AJP - Gastrointestinal and Liver Physiology, Vol 254, Issue 4 586-G594, Copyright © 1988 by American Physiological Society
Ca2+ channel blockers interact with alpha 2-adrenergic receptors in rabbit ileum
F. R. Homaidan, M. Donowitz, J. Wicks, S. Cusolito, M. E. el Sabban, G. A. Weiland and W. G. Sharp
Department of Pharmacology, New York State College of Veterinary Medicine, Cornell University, Ithaca 14853.
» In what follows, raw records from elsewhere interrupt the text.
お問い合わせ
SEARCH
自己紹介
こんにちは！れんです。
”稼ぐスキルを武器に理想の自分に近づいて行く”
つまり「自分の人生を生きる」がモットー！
An interaction between Ca2+ channel blockers and alpha 2-adrenergic
receptors has been demonstrated in rabbit ileum by studying the effect of
clonidine on active electrolyte transport, under short-circuited
conditions, in the presence and absence of several Ca2+ channel blocking
agents. Clonidine, verapamil, diltiazem, cadmium, and nitrendipine all
decrease short-circuit current and stimulate NaCl absorption to different
extents with clonidine having the largest effect. Exposure to verapamil,
diltiazem, and cadmium inhibited the effects of clonidine on transport,
whereas nitrendipine had no such effect. Verapamil, diltiazem, and cadmium,
but not nitrendipine, also decreased the specific binding of [3H]alpha
2-adrenergic agents to a preparation of ileal basolateral membranes
explaining the observed decrease in the transport effects of clonidine. The
effective concentrations of the Ca2+ channel blockers that inhibited the
effects of clonidine on transport were fairly similar to the concentrations
needed to inhibit its specific binding. The displacement of clonidine by
calcium channel blockers is ascribed to a nonspecific effect of these
agents, although the possibility that their effects are exerted via their
binding to the calcium channels is not excluded.